A roadside blast killed three Pakistani paramilitary soldiers and wounded two on Saturday in a tribal region near the Afghan border, a military spokesman said.
The blast hit the soldiers on patrol 20 km (12 miles) east of Miranshah, the main town in the North Waziristan region, where Taliban and al Qaeda militants have been active.
"Soldiers were on a foot petrol when hit by an improvised device near a military checkpoint. It killed three of them," said military spokesman Major-General Waheed Arshad.
The attack came four days after an apparent missile attack killed 33 militants at a training camp in the region. Military officials said 23 of the dead were of Arab origin.

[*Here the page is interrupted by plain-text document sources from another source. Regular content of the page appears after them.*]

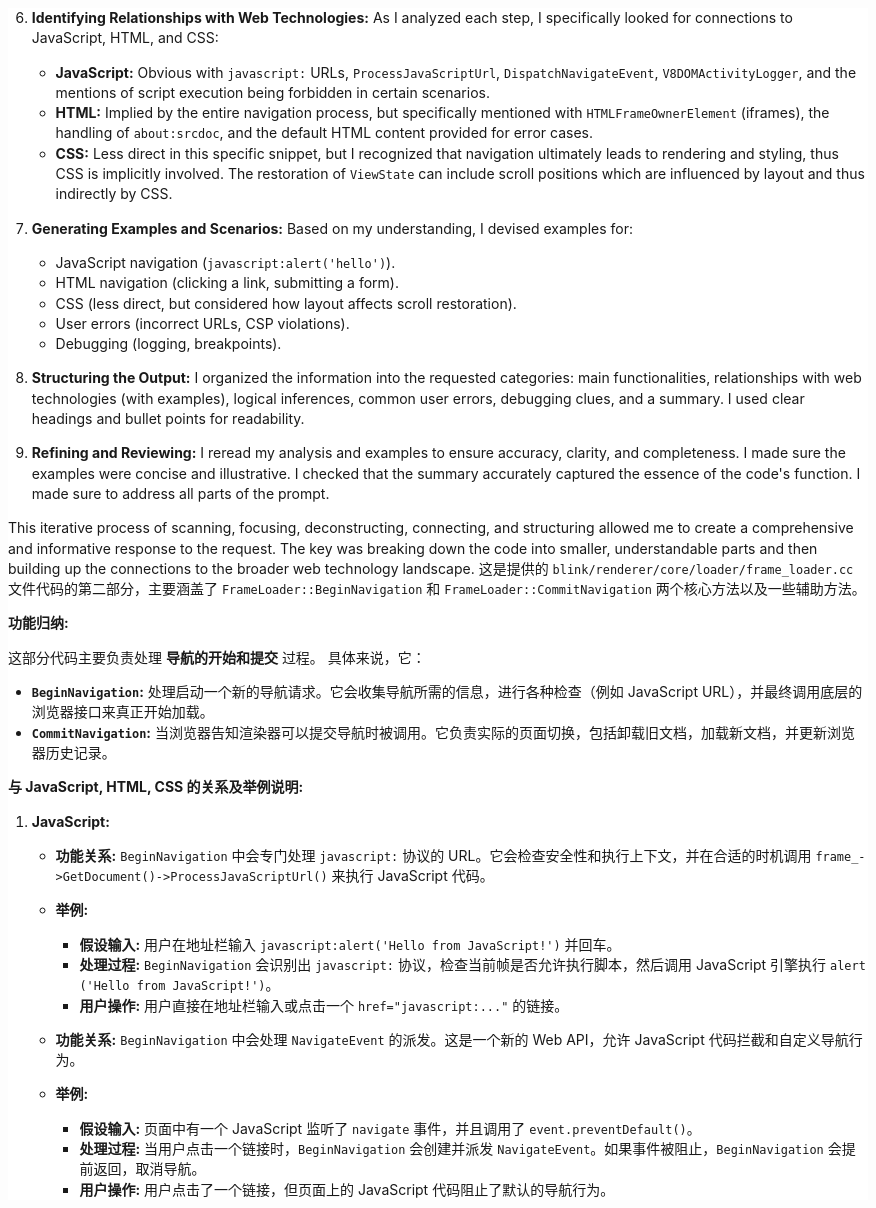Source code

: 6. **Identifying Relationships with Web Technologies:** As I analyzed each step, I specifically looked for connections to JavaScript, HTML, and CSS:
    * **JavaScript:** Obvious with `javascript:` URLs, `ProcessJavaScriptUrl`, `DispatchNavigateEvent`, `V8DOMActivityLogger`, and the mentions of script execution being forbidden in certain scenarios.
    * **HTML:** Implied by the entire navigation process, but specifically mentioned with `HTMLFrameOwnerElement` (iframes), the handling of `about:srcdoc`, and the default HTML content provided for error cases.
    * **CSS:** Less direct in this specific snippet, but I recognized that navigation ultimately leads to rendering and styling, thus CSS is implicitly involved. The restoration of `ViewState` can include scroll positions which are influenced by layout and thus indirectly by CSS.

7. **Generating Examples and Scenarios:** Based on my understanding, I devised examples for:
    * JavaScript navigation (`javascript:alert('hello')`).
    * HTML navigation (clicking a link, submitting a form).
    * CSS (less direct, but considered how layout affects scroll restoration).
    * User errors (incorrect URLs, CSP violations).
    * Debugging (logging, breakpoints).

8. **Structuring the Output:** I organized the information into the requested categories: main functionalities, relationships with web technologies (with examples), logical inferences, common user errors, debugging clues, and a summary. I used clear headings and bullet points for readability.

9. **Refining and Reviewing:** I reread my analysis and examples to ensure accuracy, clarity, and completeness. I made sure the examples were concise and illustrative. I checked that the summary accurately captured the essence of the code's function. I made sure to address all parts of the prompt.

This iterative process of scanning, focusing, deconstructing, connecting, and structuring allowed me to create a comprehensive and informative response to the request. The key was breaking down the code into smaller, understandable parts and then building up the connections to the broader web technology landscape.
这是提供的 `blink/renderer/core/loader/frame_loader.cc` 文件代码的第二部分，主要涵盖了 `FrameLoader::BeginNavigation` 和 `FrameLoader::CommitNavigation` 两个核心方法以及一些辅助方法。

**功能归纳:**

这部分代码主要负责处理 **导航的开始和提交** 过程。  具体来说，它：

* **`BeginNavigation`:**  处理启动一个新的导航请求。它会收集导航所需的信息，进行各种检查（例如 JavaScript URL），并最终调用底层的浏览器接口来真正开始加载。
* **`CommitNavigation`:** 当浏览器告知渲染器可以提交导航时被调用。它负责实际的页面切换，包括卸载旧文档，加载新文档，并更新浏览器历史记录。

**与 JavaScript, HTML, CSS 的关系及举例说明:**

1. **JavaScript:**

   * **功能关系:**  `BeginNavigation` 中会专门处理 `javascript:` 协议的 URL。它会检查安全性和执行上下文，并在合适的时机调用 `frame_->GetDocument()->ProcessJavaScriptUrl()` 来执行 JavaScript 代码。
   * **举例:**
      * **假设输入:** 用户在地址栏输入 `javascript:alert('Hello from JavaScript!')` 并回车。
      * **处理过程:** `BeginNavigation` 会识别出 `javascript:` 协议，检查当前帧是否允许执行脚本，然后调用 JavaScript 引擎执行 `alert('Hello from JavaScript!')`。
      * **用户操作:** 用户直接在地址栏输入或点击一个 `href="javascript:..."` 的链接。

   * **功能关系:**  `BeginNavigation` 中会处理 `NavigateEvent` 的派发。这是一个新的 Web API，允许 JavaScript 代码拦截和自定义导航行为。
   * **举例:**
      * **假设输入:** 页面中有一个 JavaScript 监听了 `navigate` 事件，并且调用了 `event.preventDefault()`。
      * **处理过程:** 当用户点击一个链接时，`BeginNavigation` 会创建并派发 `NavigateEvent`。如果事件被阻止，`BeginNavigation` 会提前返回，取消导航。
      * **用户操作:** 用户点击了一个链接，但页面上的 JavaScript 代码阻止了默认的导航行为。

Intelligence officials said the missiles were possibly fired by US forces in Afghanistan. The Pakistani military denied any missiles had been fired and said the militants were killed in an explosion while making bombs.
Many Taliban and foreign al Qaeda militants fled to North Waziristan after US-led forces toppled Afghanistan's Taliban regime in 2001.
Afghan and US military say the militants direct their intensified insurgency in Afghanistan, and plot violence elsewhere, from sanctuaries on the Pakistani side of the border, including in North Waziristan.
Last September, the government struck a peace deal in North Waziristan aimed at marginalising foreign militants but critics said the pact had created a sanctuary for militants.
Nevertheless, the level of violence in North Waziristan has fallen sharply since then, and militant attacks on Pakistani troops have been rare.